Durante el encuentro, en el distrito de Santa Ros del Aguaray, los dirigentes confirmaron que volverán a intentar ocupar las tierras administradas por la Secretaría Nacional de Bienes Incautados y Comisados (Senabico), aunque no se fijó una fecha concreta para la acción. “Se decide volver a otro intento”, afirmó Elvio Benítez, dirigente campesino con orden de captura, quien señaló que cada líder trabajará en la organización de sus bases antes de definir el momento de la movilización.
Asimismo, los campesinos anunciaron que avanzarán en la articulación con otros sectores populares, con el objetivo de ampliar el reclamo social, y emitieron un comunicado crítico contra el actual ministro del Interior.

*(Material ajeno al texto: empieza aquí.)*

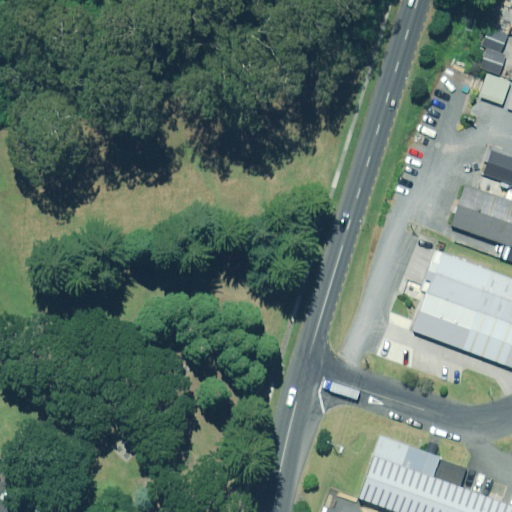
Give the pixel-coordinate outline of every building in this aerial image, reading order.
[(511,83),(488,74),(480,96),(503,104),(511,83)] [(511,159),(492,152),(485,174),(511,184),(511,159)] [(511,203),(466,187),(451,228),(511,250),(511,203)] [(511,279),(434,251),(405,334),(511,371),(511,279)] [(500,511),(366,467),(351,508),(362,511),(500,511)]
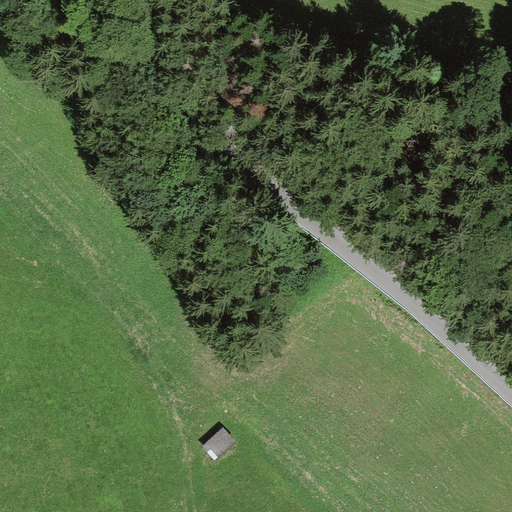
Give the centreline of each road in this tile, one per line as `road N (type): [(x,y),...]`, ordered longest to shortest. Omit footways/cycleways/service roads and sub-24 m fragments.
road 1 (tertiary): [(67,0),(180,109),(511,390)]
road 2 (track): [(376,34),(511,79)]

Por su parte, Rodolfo Zalazar, también referente del sector y actualmente con restricciones judiciales que le impiden participar de reuniones públicas, desde su domicilio instó al Gobierno a retomar el diálogo. “Es triste la situación, pedimos abrir una mesa de diálogo y buscar soluciones”, expresó, advirtiendo que la represión, la cárcel y los procesos judiciales no acabarán con la lucha campesina.

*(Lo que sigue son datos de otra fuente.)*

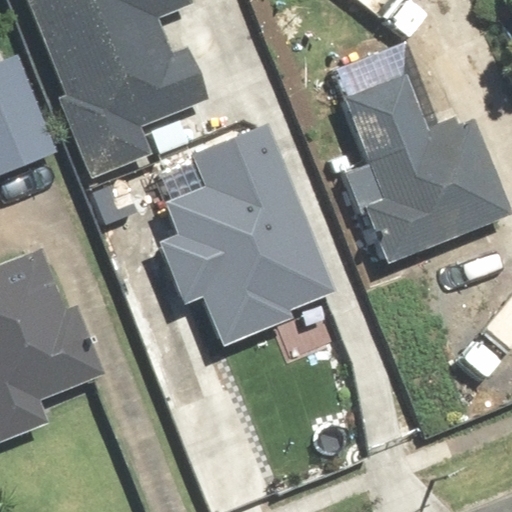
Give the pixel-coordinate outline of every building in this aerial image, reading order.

La nueva postura del sector se produce tras la liberación de los 29 campesinos imputados por el intento de invasión del pasado 5 de diciembre, quienes fueron beneficiados con medidas sustitutivas a la prisión preventiva. Los procesados enfrentan cargos por invasión de inmueble ajeno, perturbación de la paz pública, resistencia, incitación a cometer hechos punibles, daños y tentativa de homicidio doloso.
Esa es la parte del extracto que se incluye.